“A remarkably accessible depiction of life under British and Japanese control … it effectively exposes the sordid underbelly of colonial society as we’re led down a path of scandal, corruption, drugs, espionage, and of course pirates, providing a fascinating alternative to the often stuffy discourse on the subject. The book is an incredibly informative read, and a must for all Hong Kong enthusiasts.” – Sam Burrough, HK Magazine
“Hui’s story gives us glimpses of a Hong Kong – the opium dens, the pool halls, the nightclubs, the casinos and the girls, girls, girls – not adequately reflected in official histories of the city. Suzie Wong, the cinematic representation of the Hong Kong of this era, could have been Hui’s girlfriend – at least before William Holden butted in. …The book’s biggest achievement, however, is that its protagonist’s triumphs and tragedies wind up underscoring the dynamism of the city and the times that shaped him.” – Kent Ewing, Asia Times
“Like the city in which it's set and the character whose story it tells, this book is by turns appealing and infuriating, exotic and banal, brutally frank and outrageously over-the-top. Peter Hui was, among other things, a playboy, kung fu fighter, wartime collaborator with the Japanese, tailor, tombola operator, triad associate, restaurant manager and mastermind of armed robberies. A slight and dapper man, he was also a great charmer, drinker, gambler and womaniser. "Fooling around" is his favourite expression. He comes over as vain, deceitful, superficial, aggressive, misogynistic and amoral.

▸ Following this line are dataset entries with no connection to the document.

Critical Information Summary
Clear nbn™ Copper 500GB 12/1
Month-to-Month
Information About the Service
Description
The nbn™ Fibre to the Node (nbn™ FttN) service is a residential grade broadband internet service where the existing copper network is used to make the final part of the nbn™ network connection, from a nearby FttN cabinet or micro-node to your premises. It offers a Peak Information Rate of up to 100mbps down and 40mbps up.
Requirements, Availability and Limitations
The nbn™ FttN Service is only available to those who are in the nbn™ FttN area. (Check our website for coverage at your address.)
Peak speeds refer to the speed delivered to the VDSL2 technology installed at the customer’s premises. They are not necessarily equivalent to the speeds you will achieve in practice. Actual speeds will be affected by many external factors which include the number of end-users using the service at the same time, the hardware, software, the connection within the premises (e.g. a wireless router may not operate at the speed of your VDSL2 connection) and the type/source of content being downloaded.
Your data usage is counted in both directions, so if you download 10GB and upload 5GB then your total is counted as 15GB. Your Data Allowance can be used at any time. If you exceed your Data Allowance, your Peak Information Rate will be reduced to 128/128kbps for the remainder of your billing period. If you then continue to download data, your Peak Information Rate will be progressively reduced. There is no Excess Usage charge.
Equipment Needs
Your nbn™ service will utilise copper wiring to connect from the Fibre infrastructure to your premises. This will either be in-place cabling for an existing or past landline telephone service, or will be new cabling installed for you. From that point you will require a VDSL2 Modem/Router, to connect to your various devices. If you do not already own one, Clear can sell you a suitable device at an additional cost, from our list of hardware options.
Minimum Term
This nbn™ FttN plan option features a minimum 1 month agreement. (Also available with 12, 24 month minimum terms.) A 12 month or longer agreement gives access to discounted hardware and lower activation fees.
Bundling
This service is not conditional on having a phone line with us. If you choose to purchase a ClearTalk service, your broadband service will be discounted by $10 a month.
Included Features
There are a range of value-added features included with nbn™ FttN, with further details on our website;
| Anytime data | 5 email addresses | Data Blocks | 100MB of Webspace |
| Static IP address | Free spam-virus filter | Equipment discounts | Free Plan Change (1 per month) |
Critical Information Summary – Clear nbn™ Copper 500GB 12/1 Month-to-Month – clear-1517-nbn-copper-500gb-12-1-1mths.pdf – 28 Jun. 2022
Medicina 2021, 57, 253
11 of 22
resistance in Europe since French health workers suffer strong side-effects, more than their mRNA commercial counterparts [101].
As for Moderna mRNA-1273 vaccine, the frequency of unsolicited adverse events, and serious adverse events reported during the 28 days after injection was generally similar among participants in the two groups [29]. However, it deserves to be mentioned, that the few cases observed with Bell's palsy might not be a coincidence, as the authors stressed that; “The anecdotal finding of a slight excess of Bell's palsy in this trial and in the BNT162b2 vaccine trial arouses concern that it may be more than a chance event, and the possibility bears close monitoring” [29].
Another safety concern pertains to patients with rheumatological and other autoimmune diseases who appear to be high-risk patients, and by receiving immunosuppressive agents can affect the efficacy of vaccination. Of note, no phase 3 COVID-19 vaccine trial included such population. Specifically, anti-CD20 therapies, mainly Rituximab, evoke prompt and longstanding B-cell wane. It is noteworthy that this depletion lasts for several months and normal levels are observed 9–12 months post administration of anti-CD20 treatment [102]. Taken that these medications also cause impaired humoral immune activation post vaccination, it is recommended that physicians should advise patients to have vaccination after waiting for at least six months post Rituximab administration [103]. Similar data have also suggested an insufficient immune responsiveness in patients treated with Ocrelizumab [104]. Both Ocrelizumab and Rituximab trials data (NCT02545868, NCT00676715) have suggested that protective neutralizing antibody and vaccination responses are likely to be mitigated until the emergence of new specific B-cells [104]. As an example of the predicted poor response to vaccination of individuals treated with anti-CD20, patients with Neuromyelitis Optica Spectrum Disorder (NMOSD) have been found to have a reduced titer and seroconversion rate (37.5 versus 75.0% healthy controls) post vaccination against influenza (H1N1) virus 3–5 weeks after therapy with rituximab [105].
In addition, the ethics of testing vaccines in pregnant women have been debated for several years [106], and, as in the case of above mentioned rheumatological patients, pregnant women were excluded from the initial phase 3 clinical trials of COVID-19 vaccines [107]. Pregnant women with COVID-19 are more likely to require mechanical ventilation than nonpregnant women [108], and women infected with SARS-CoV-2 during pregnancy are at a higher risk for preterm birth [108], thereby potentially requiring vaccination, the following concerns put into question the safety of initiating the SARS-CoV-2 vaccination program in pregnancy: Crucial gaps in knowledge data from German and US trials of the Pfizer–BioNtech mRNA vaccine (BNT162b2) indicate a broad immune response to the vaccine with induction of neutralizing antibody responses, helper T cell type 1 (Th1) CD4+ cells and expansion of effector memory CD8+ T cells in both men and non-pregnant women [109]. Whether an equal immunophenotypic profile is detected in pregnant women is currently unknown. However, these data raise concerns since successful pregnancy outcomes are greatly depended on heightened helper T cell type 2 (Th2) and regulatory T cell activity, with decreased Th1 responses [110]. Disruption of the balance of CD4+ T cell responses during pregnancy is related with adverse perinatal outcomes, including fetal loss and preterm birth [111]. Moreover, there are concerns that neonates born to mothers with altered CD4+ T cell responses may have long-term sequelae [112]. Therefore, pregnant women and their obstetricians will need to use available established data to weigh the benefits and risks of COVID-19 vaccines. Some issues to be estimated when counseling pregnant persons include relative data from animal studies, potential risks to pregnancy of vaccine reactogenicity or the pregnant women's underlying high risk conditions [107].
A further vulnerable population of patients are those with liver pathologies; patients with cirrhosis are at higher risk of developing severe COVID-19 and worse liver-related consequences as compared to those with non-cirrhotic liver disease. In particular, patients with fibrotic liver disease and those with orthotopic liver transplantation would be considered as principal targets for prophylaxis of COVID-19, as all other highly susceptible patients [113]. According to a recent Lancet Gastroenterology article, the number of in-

But he's also a damn good story-teller. And his life makes a damn good story. Just how true it is, who knows? Somehow, though, the self-portrait that emerges is both entertaining and convincing. And it also amounts to a magnificently entertaining and convincing portrait of Hong Kong itself. Not the stunted Special Administrative Region of today, nor the stuffy British colonial society of yesterday, but the stomach-churning, free-wheeling, money-making, all-singing all-dancing all-horse racing side of Hong Kong as lived by Hong Kong people for most of the 20th century. The real Hong Kong, which has seldom before been captured in print -- at least in English.
All credit then to author Jonathan Chamberlain for not turning off his microphone in disbelief or disgust as his subject, whiling away his lonely and impecunious old age, continued his life story night after night with a string of ever more unlikely former careers and conquests - amorous, pugilistic or otherwise. And for not over-editing it afterwards.” - Tim Luard, former China correspondent, BBC and author of Escape from Hong Kong
“Mr. Hui, whose luck was as fickle as Hong Kong’s modern history, claims to have bounced from rags to riches more than once, in the process encountering opium dens, brothels, Hong Kong’s pre-World War II high society, Japanese occupiers and Red Guards. Because of his whimsical attitude toward money and underworld and upper-class connections, Mr. Hui’s tales range across almost every imaginable stratum of Hong Kong society.” – Paul Mozur, Far Eastern Economic Review
“From time to time, I have the pleasure of meeting a person who can recount an episode of his or her life that is so captivating, I cease to care whether or not I believe the storyteller. I even know a few people who are full of such stories. I have never, however, had the delight of meeting someone with the breadth of stories told in King Hui: The Man who Owned all the Opium in Hong Kong by Jonathan Chamberlain. These are the stories, presented as a first person narrative, of Peter (Shen-Kei) Hui, an uncommon, though largely unknown, man with an astounding range of experience. Told shortly before his death at the age of 79 in 1993, the stories reflect not only the man, but also the times he lived through.” – Inside-Out China
“King Hui gives an insightful, street-side view of Hong Kong through the 20th century. The turbulent events battering Hui and others turn this eye-witness account into a solid history book… Hui’s colorful memories and lively narrative will inform and entertain most readers, but he’s very self-serving. Reading King Hui forces a judgment call. Was Peter Hui a rogue or hero?” – Cairns Media Magazine
“Chamberlain does a masterful job of relaying to his readers Peter’s voice as he peels away a life that is as incredulous as the world that contained it. Moreover, as he spins his engaging tale, readers get a good taste of the intoxicating good times he enjoyed, while at the same time questioning his priorities and self-interest in not providing more for his family.” – Norm Goldman, BookPleasures
“Written in the first person, it is a rich account of Hong Kong (and at times Guangzhou) as seen at street-level: family life, food, schools, shops, and corruption, vice and squalor, set against a backdrop of colonial rule, Japanese invasion and communist revolution. The details are often fascinating; for example, details about how some Hongkongers prospered under Japanese occupation. ” – Hemlock’s Diary
“true story that reads like a novel. A cracking read” - Sir David Tang Wing-cheung.”